What were the main goals of your research?
Our main goal was to understand the processes by which the nervous system selects different actions that we make. For example, when we move the hand or start talking. In this context, the basal ganglia, a complex forebrain structure, plays a major role. One part of this structure, the striatum, receives information from the thalamus but also from the cortex. In addition, it receives input from the dopamine system. We asked: how does striatum operate at a cellular and synaptic level, the so-called microcircuitry? We also analysed how learning takes place and how it is modulated by dopamine. Understanding how the basal ganglia operate will also help understanding diseases of the brain, such as Parkinson’s and Huntingdon’s and several psychiatric diseases.
What did the project consortium achieve?
The project has advanced considerably our understanding of how our brain makes decisions at the basal ganglia level. And it also revealed how the brain controls our standard motor repertoire. We found that there are a number of different motor centres in the brain stem, below the basal ganglia, that coordinate movements like eye or locomotor movements. We also found that large parts—nearly 50%—of the input to the striatum is directed from the thalamus, not from the cortex as many had assumed.
Another important finding was that the lamprey, the most primitive vertebrate, has all these different molecular, cellular and synaptic components conserved in great detail. And it has the same design of the nerve cells as humans. The control of behaviour is so important that this decision-making circuitry has been kept, more or less, unchanged through more than 500 million years of vertebrate evolution.
How did you address the scientific challenges of the project?
We applied different approaches. For example, my laboratory worked with the microcircuitry. Others looked at the synaptic input to striatum or recorded from different subtypes of neurons and from multiple cells in the behaving animal. All these experiments are challenging. They require time and persistence. To understand behaviour, you have many different factors that come into play. It is absolutely critical to use a number of different approaches to address the same type of problem. Because none of these approaches can solve the question by themselves. But if you combine different experimental approaches and modelling, you have a much better chance to understand in a rigorous way.

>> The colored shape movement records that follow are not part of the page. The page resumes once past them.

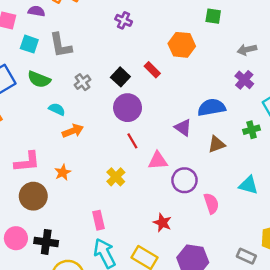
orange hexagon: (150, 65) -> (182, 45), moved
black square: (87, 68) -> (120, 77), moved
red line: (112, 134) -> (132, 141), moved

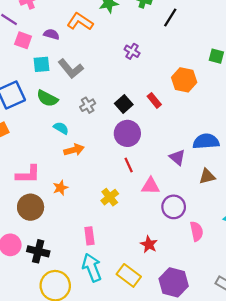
cyan square: (29, 44) -> (42, 64), turned -30
gray L-shape: (61, 45) -> (71, 69), turned -35

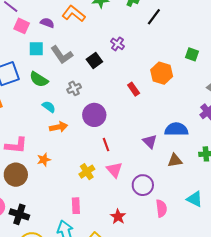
black square: (124, 104) -> (94, 60), moved
purple circle: (127, 133) -> (94, 115), moved
pink triangle: (151, 186) -> (114, 170), moved, turned 42
pink rectangle: (89, 236) -> (76, 206), moved

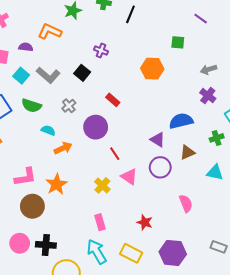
cyan square: (36, 49) -> (21, 76), turned -35
red rectangle: (134, 89) -> (113, 100), moved
orange star: (44, 160) -> (56, 184), size x1.5
purple circle: (143, 185) -> (160, 167), moved
cyan triangle: (195, 199) -> (215, 173), moved

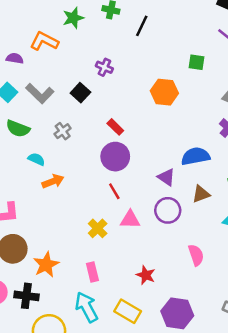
purple circle: (96, 127) -> (115, 157), moved
pink triangle: (129, 177) -> (130, 220), turned -36
orange star: (56, 184) -> (46, 265), moved

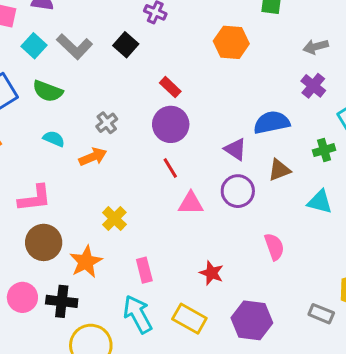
gray cross: (63, 131) -> (107, 123), moved
cyan semicircle: (36, 159) -> (54, 139), moved
yellow cross: (98, 228) -> (114, 219), moved

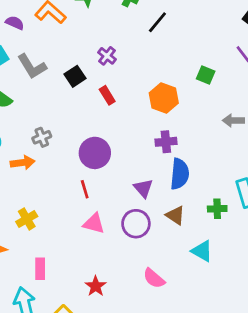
purple cross: (313, 86) -> (166, 142), moved, turned 30
red rectangle: (170, 87) -> (107, 95), moved
blue semicircle: (272, 122) -> (180, 174), turned 92
brown triangle: (279, 170) -> (175, 215), turned 40
pink semicircle: (274, 247) -> (154, 278), turned 135

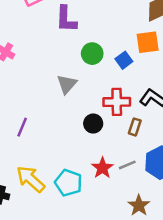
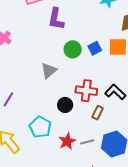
blue square: (124, 60) -> (95, 48), moved
cyan pentagon: (68, 183) -> (40, 127), moved

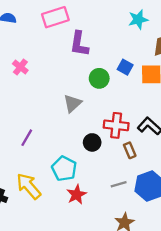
blue square: (95, 48) -> (125, 67), moved, turned -32
brown rectangle: (98, 113) -> (130, 150), turned -48
red star: (67, 141) -> (77, 195), moved

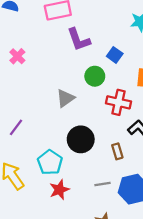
purple L-shape: (79, 44) -> (79, 40), turned -35
blue square: (125, 67) -> (115, 55), moved
red cross: (116, 125) -> (118, 102), moved
black circle: (92, 142) -> (81, 139), size x1.5

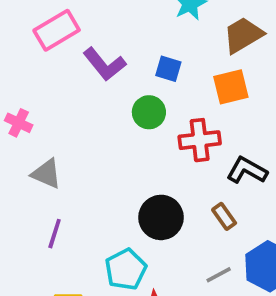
gray triangle: (65, 98) -> (46, 174), moved, turned -42
cyan pentagon: (50, 162) -> (126, 269), turned 30

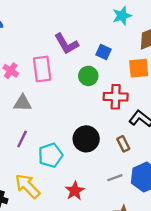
pink rectangle: (57, 30) -> (42, 69), moved, turned -75
gray triangle: (46, 174) -> (23, 103), turned -30
cyan pentagon: (126, 269) -> (50, 155), moved

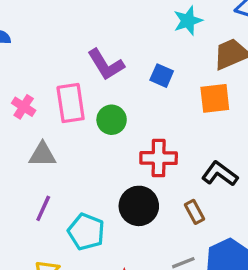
green circle: (88, 76) -> (112, 120), moved
red cross: (116, 97) -> (159, 158), moved
cyan pentagon: (50, 155) -> (86, 232), turned -30

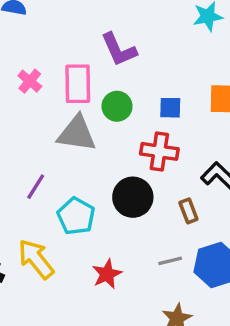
blue square: (162, 76) -> (170, 108), moved, turned -30
gray triangle: (43, 155) -> (77, 134), moved, size x1.4

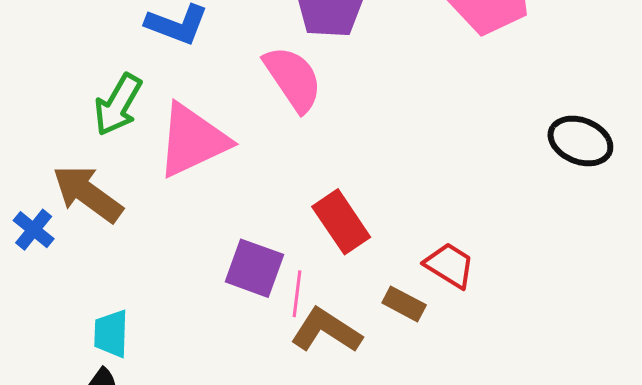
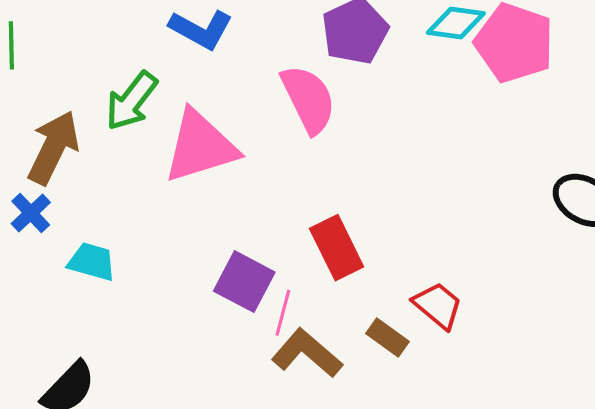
brown arrow: (88, 194) -> (53, 147), moved, turned 72
cyan trapezoid: (111, 334) -> (92, 262), moved, turned 96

What is the role of computational modelling?
Modelling is a tool to better understand experimental results. You can build a detailed model of each type of neuron in a network and combine them with synapses that function like normal synapses. This way, you create an artificial network based on what you know from the real striatum. You can test whether the network actually operates and produces the same type of activity as you observe experimentally. Modelling is absolutely indispensable for understanding the brain. But only if it is based on very rigorous and detailed experimentation.
Will the results be useful for other research projects such as the Human Brain Project?
Yes, absolutely. The aim of this project is to model the brain, or at least the forebrain, in a reasonable time perspective. I am responsible for one part that particularly aims at modelling the interaction between cortex, basal ganglia and the brainstem motor command centres. We will be able to model that in much greater detail than we could do before. Another important part of that project is to develop a neuroinformatics database. There are about fifteen different subdisciplines working on the brain, each with its own methodology, ranging from linguistics and psychiatry to structural biology and genetics. Most specialists know their own area and a little bit around. But practically nobody can bridge all the different levels. We will be able to facilitate the transfer of knowledge between the different subdisciplines and thereby markedly facilitate research.